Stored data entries

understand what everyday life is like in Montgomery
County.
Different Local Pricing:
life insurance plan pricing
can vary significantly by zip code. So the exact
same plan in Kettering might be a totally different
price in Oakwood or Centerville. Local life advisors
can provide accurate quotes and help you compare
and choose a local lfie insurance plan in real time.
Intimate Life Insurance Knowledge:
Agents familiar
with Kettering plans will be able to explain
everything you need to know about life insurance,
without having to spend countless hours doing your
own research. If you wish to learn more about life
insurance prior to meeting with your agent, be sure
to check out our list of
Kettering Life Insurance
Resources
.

To-do item
When a line of the entries contains "about", it counts; say how many such lines there are, and nothing more.

Response for this exercise
2